→ Exercise goal
Find each line in the data below that contains the word "than" and copy those lines out in full.

→ Source material
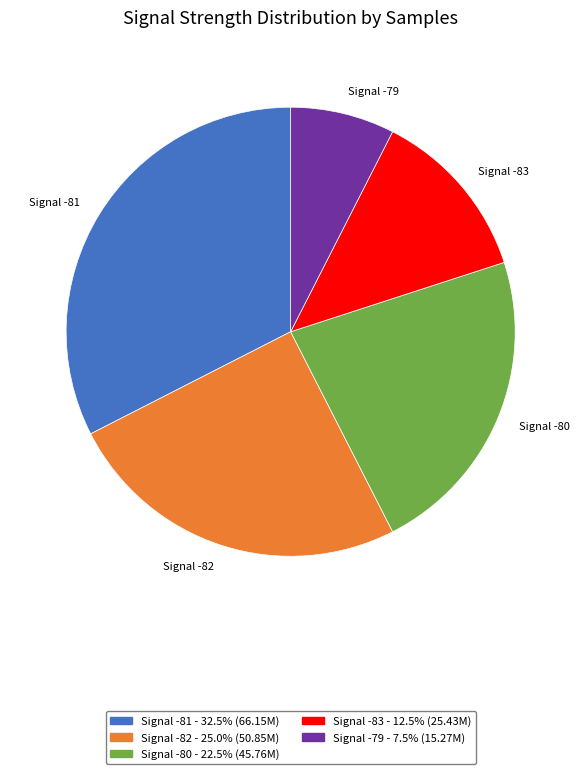

Count the number of slices in the pie.

5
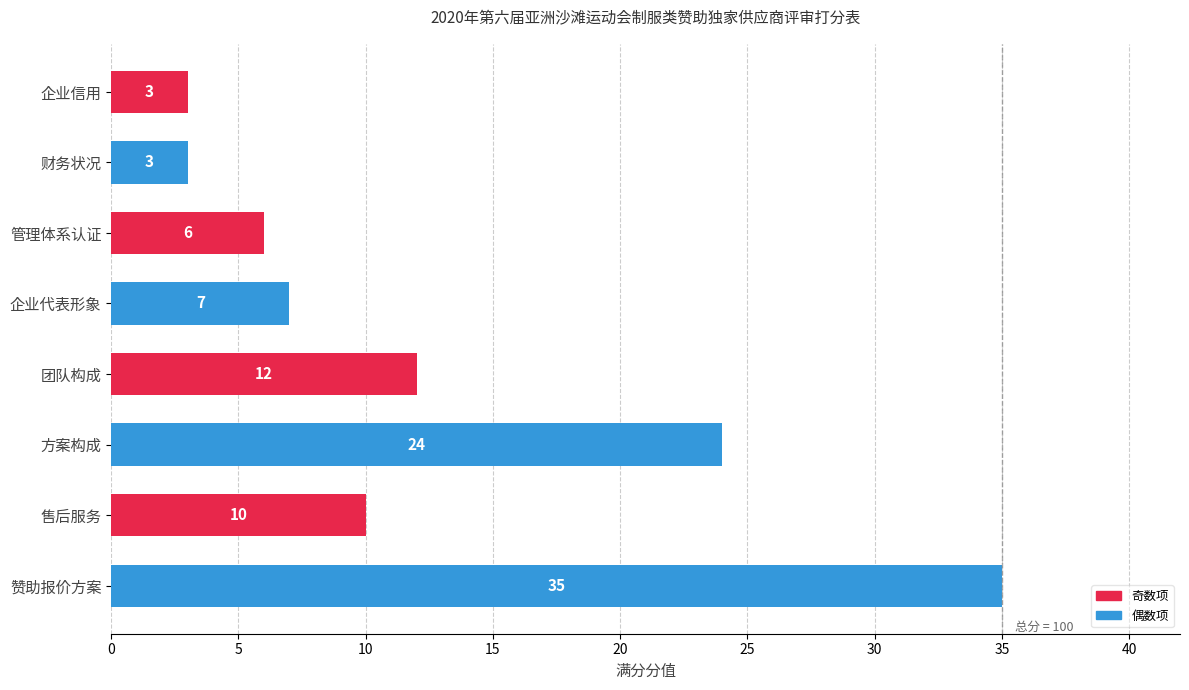

How many data points are less than 10?

4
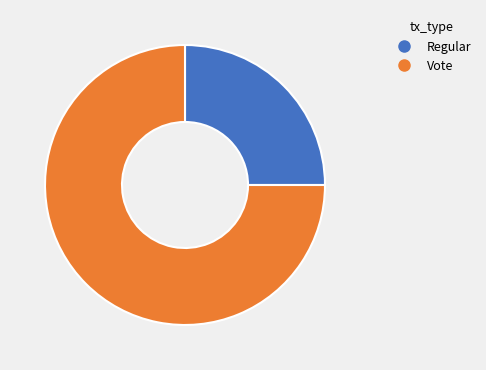

Between Vote and Regular, which is larger?

Vote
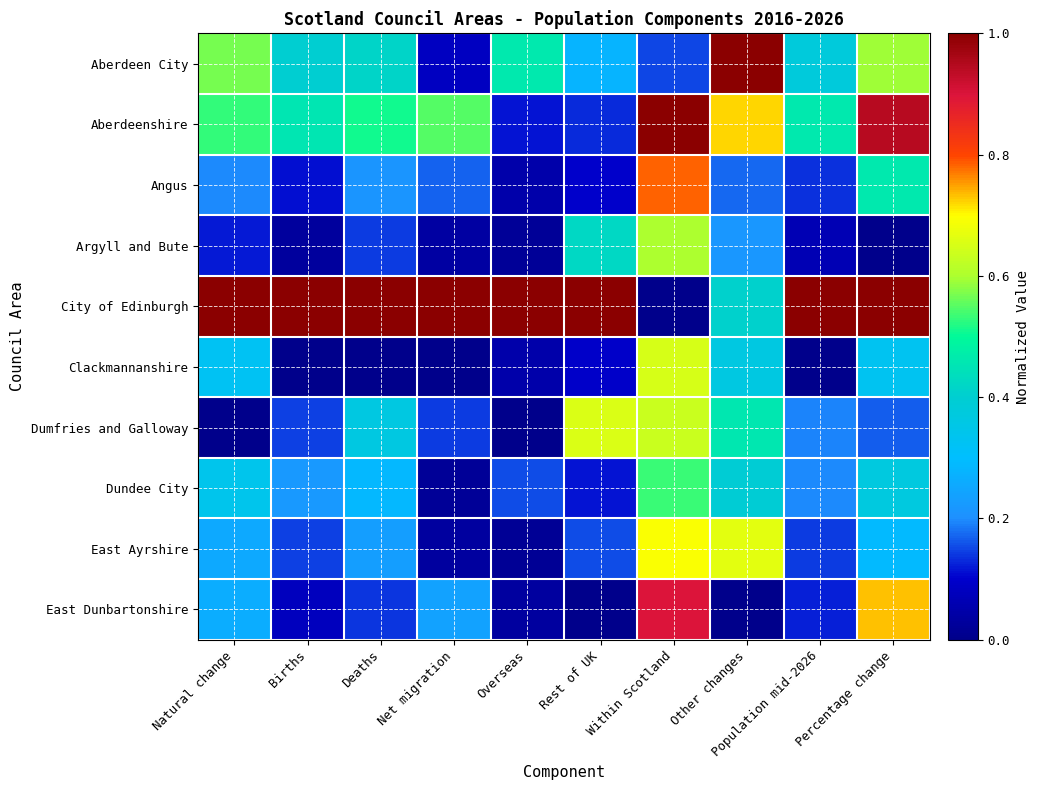

Between Percentage change and Within Scotland, which is larger?

Percentage change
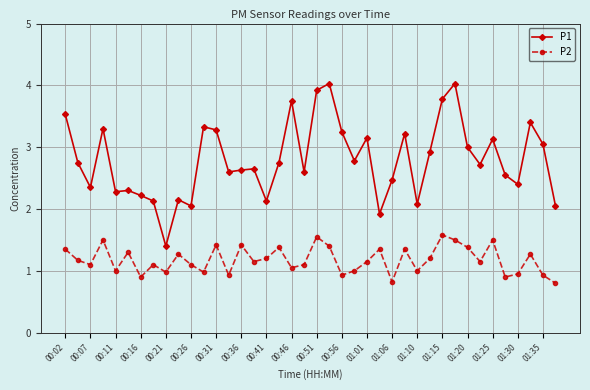

True or false: P2 has more than 2 points higher than both neighbors.

True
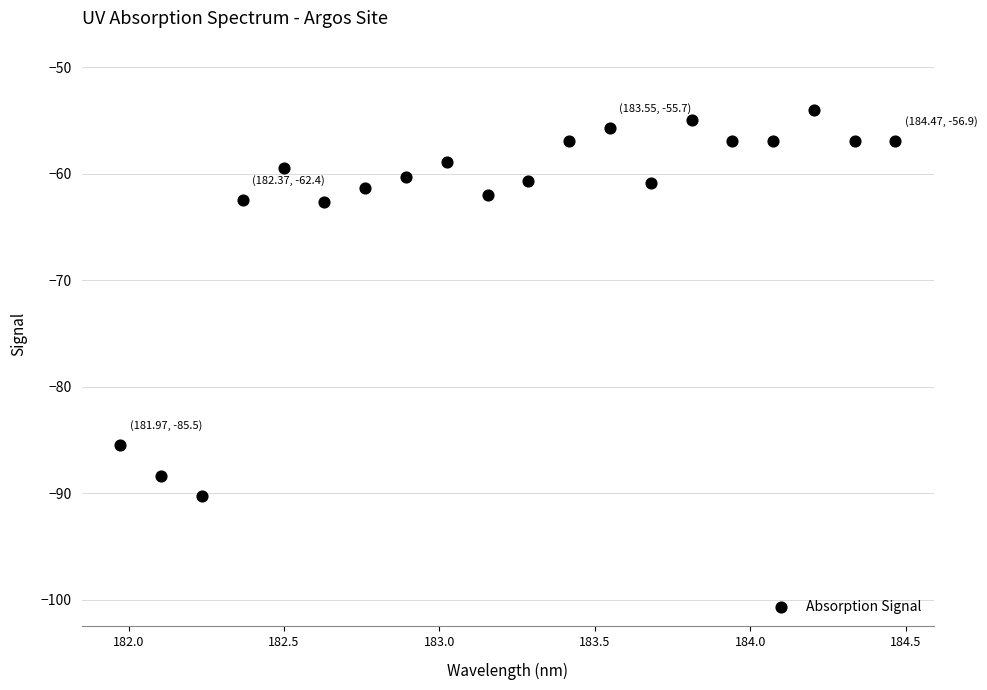

What is the range of X values (max minus min)?

2.5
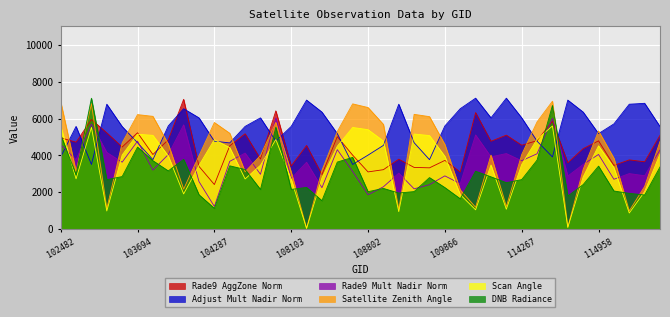

The satz series shows 4686.6 at 103574. True or false?

True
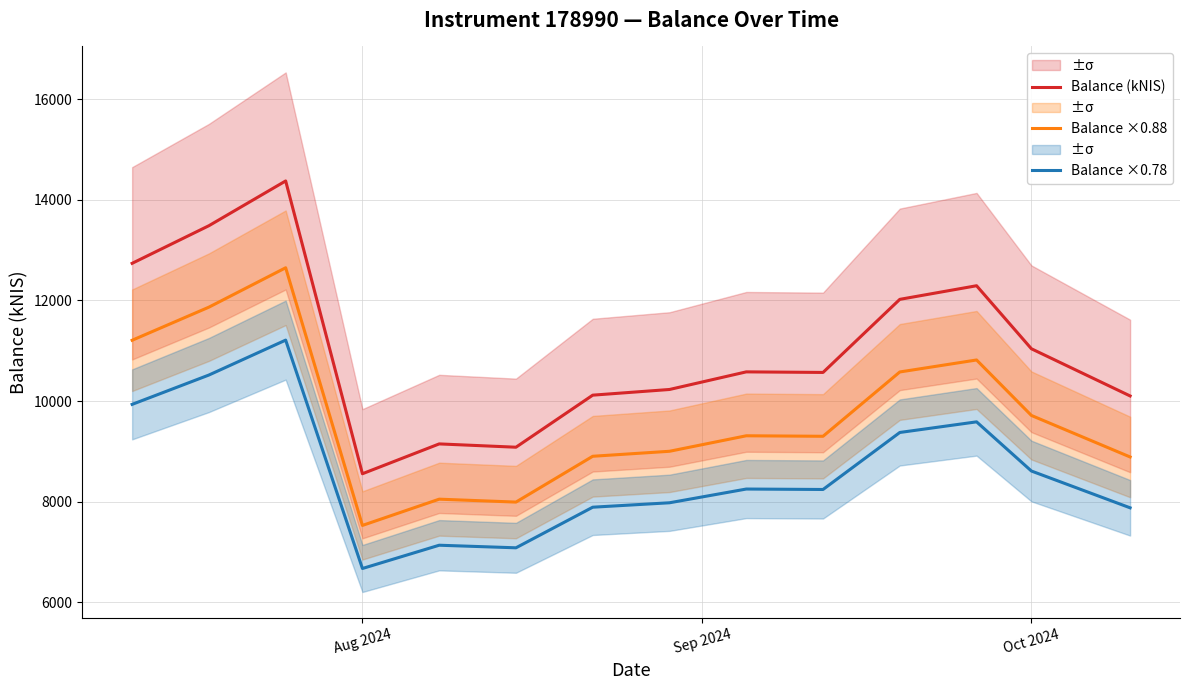

True or false: Balance ×0.78 and Balance (kNIS) intersect in this chart.

False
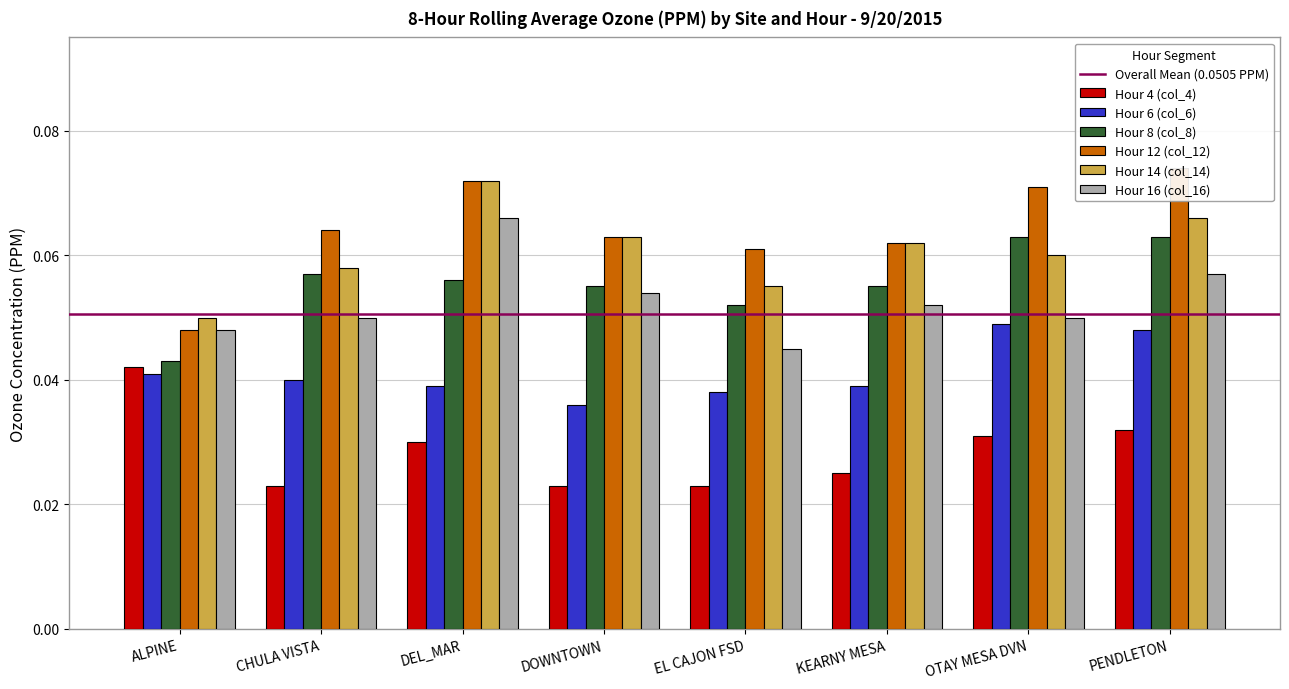

Which series has the widest spread of values?

Hour 12 (col_12)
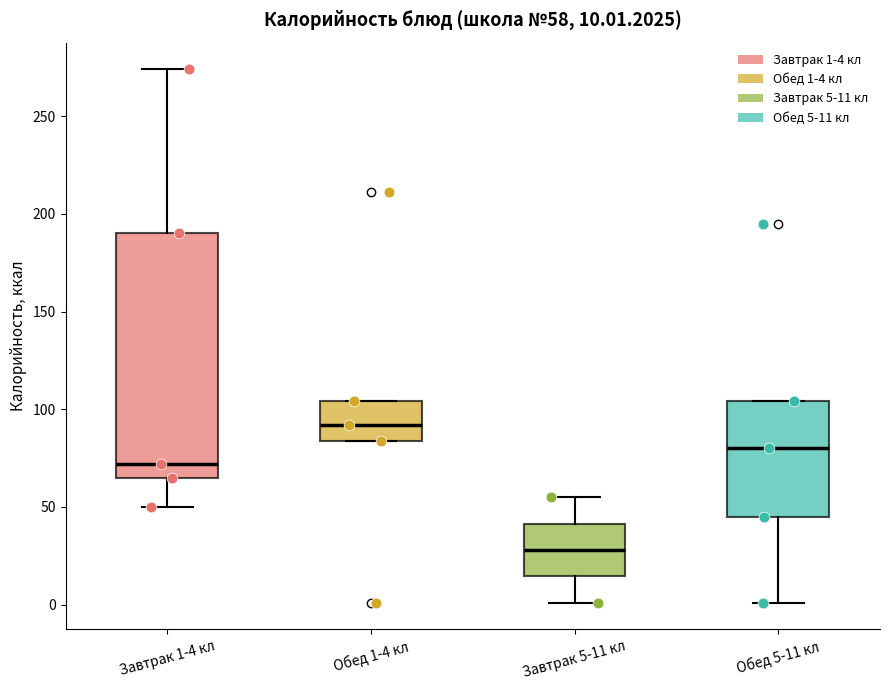

Which box has the lowest median line?

Завтрак 5-11 кл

→ Answer to the exercise
How many data points are less than 10?
True or false: P2 has more than 2 points higher than both neighbors.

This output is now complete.